*WORK TO BE COMPLETED*: The stretch wanted below opens at the line containing "wrist: (147, 259)" and closes at the line containing "middle tip: (1204, 644)". Please return it exactly, with no other lines.

Entries taken from a collection
▽
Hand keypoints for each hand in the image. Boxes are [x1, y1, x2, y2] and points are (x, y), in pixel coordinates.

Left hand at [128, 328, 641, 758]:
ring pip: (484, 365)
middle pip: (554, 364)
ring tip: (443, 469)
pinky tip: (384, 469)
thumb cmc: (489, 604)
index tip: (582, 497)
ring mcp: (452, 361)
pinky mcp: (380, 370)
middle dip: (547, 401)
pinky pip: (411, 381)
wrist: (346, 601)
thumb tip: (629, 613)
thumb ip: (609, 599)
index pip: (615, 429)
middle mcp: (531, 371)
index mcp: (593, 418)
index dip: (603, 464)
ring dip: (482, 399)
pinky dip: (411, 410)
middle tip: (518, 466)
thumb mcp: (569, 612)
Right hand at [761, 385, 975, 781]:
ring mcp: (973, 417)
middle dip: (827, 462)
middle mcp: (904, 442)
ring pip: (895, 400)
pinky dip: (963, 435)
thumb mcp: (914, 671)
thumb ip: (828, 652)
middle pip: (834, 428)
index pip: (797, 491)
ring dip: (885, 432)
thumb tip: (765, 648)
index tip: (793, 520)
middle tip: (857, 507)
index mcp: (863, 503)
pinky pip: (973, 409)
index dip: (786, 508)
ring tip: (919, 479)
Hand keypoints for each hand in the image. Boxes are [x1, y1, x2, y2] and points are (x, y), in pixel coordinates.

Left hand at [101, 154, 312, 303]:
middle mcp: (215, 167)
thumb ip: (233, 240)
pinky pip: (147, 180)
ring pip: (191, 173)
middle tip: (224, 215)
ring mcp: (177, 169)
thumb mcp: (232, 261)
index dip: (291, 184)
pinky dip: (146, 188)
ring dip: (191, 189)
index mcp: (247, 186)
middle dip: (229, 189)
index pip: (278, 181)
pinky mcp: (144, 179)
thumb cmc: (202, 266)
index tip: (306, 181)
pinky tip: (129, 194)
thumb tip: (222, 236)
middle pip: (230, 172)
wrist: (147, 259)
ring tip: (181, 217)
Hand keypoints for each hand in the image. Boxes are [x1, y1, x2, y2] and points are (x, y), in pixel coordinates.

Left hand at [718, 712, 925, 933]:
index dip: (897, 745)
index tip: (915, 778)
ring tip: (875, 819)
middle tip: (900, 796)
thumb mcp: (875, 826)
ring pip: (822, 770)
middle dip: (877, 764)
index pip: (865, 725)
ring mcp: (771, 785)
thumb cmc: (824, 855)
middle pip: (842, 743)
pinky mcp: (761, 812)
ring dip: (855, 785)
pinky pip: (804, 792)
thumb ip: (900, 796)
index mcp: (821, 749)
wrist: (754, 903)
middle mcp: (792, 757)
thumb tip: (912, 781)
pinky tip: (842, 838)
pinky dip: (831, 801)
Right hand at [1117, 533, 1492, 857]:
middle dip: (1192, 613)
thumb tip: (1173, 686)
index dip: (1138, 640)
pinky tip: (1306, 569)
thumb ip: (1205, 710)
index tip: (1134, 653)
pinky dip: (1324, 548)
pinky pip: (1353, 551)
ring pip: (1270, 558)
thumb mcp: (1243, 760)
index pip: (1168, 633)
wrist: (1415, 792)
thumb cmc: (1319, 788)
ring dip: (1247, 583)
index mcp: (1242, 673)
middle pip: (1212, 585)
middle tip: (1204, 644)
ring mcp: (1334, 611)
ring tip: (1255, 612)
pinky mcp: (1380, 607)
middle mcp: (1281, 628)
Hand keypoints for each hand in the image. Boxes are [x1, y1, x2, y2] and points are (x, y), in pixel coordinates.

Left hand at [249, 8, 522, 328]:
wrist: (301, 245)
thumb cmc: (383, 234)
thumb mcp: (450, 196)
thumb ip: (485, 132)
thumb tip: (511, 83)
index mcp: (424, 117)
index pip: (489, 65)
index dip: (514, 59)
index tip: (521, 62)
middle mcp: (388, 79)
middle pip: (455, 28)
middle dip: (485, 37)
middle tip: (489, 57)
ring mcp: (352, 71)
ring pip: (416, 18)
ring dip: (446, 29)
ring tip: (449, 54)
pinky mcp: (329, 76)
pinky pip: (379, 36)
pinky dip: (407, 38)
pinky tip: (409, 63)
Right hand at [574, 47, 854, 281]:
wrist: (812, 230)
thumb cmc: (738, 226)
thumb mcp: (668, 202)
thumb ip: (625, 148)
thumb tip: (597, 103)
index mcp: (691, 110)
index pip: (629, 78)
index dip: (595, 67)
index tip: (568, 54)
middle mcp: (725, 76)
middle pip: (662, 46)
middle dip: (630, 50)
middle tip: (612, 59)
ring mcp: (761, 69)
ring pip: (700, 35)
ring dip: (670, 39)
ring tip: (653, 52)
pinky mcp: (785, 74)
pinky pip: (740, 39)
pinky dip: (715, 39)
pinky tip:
△
*TASK RESULT*:
wrist: (147, 259)
ring tip: (181, 217)
Hand keypoints for each hand in the image. Boxes are [x1, y1, x2, y2] and points are (x, y), in pixel coordinates.

Left hand at [718, 712, 925, 933]:
index dip: (897, 745)
index tip: (915, 778)
ring tip: (875, 819)
middle tip: (900, 796)
thumb mcp: (875, 826)
ring pip: (822, 770)
middle dip: (877, 764)
index pip: (865, 725)
ring mcp: (771, 785)
thumb cmc: (824, 855)
middle pip: (842, 743)
pinky mcp: (761, 812)
ring dip: (855, 785)
pinky pip: (804, 792)
thumb ip: (900, 796)
index mcp: (821, 749)
wrist: (754, 903)
middle mcp: (792, 757)
thumb tip: (912, 781)
pinky tip: (842, 838)
pinky dip: (831, 801)
Right hand at [1117, 533, 1492, 857]:
middle dip: (1192, 613)
thumb tip: (1173, 686)
index dip: (1138, 640)
pinky tip: (1306, 569)
thumb ip: (1205, 710)
index tip: (1134, 653)
pinky dip: (1324, 548)
pinky pip: (1353, 551)
ring pip: (1270, 558)
thumb mcp: (1243, 760)
index pip: (1168, 633)
wrist: (1415, 792)
thumb cmc: (1319, 788)
ring dip: (1247, 583)
index mcp: (1242, 673)
middle pip: (1212, 585)
middle tip: (1204, 644)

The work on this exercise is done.